4.1. Description of the Dalian Suoyuwan Football Stadium

The Dalian Suoyuwan Football Stadium, as shown in Figure 9, is the first stadium to be surrounded by the sea on three sides in China. The total construction area is approximately 136,000 m², with 63,000 seats. As shown in Figure 10, the roof structure is a cable support grid system with stay cables as the main components. The upper layer is an oblique cross-stabilized cable, and the lower layer is a radial load-bearing cable.

4.2. Result of Monitoring

As shown in Figure 11, the smart cables are placed at the lower chord radial cables in the four directions of the roof structure: due east, due west, due south and due north. The change in the cable force of the smart cable located due north from 7 March to 15 May is selected for plotting.

Since the steel structure is cross-sensitive to temperature and load, the diurnal variation of temperature causes real cable force due to the thermal expansion effect. The long-term monitoring results in Figure 12 show that the cable force varies cyclically with the daily temperature change. The maximum value of temperature-induced cable force variation is about 450 kN, accounting for 3.1% of the cable breaking force of 14,500 kN, which is within the safety threshold. This indicates that the mechanical state of the structure is stable in the operation stage and that the influence of temperature on the structure is within a safe and controllable range.

The specific locations of measurement point one, point two, and point three are shown in Figure 13. From the change of the curve, it can be seen that the distribution of the cable force of the cable will have different changes after the cable clamp; furthermore, the trend of the change of the cable force in different locations is the same, but the amount of change is not the same. This further demonstrates the importance of a smart cable that can measure the distributed cable force.

In summary, the smart cable meets the demand of the real-time monitoring and long-term monitoring of the cable force for cable dome structures.

5. Conclusions

The function of cables in cable dome structures serving in open-air environments includes bearing loads and transmitting loads, which results in cables that are prone to metal fatigue, leading to reduced stiffness and even cases involving cable-breakage accidents. The current stage of monitoring methods cannot meet the real-time, dynamic, long-term monitoring of the distributed cable force.
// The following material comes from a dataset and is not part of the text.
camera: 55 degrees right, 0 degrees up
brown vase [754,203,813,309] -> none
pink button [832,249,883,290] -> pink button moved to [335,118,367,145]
To solve this problem, a smart cable based on FBG sensors is proposed, and its application in Dalian Suoyuwan Football Stadium is presented. The following conclusions were obtained from this study: The conversion coefficient between the sensor wavelength and the force on the cable was extracted by calibration tests. The stability and reliability of its measurement were verified by repetition tests, and the accuracy of its measurement was verified by accuracy tests.

The dynamic and long-term monitoring results of Dalian Suoyuwan Football Stadium show that the smart cable based on an FBG sensor can meet the requirements of an accurate, dynamic and long-term monitoring of the cable force of the cable dome structure. In addition, its unique design provides a distributed monitoring of the force of cables.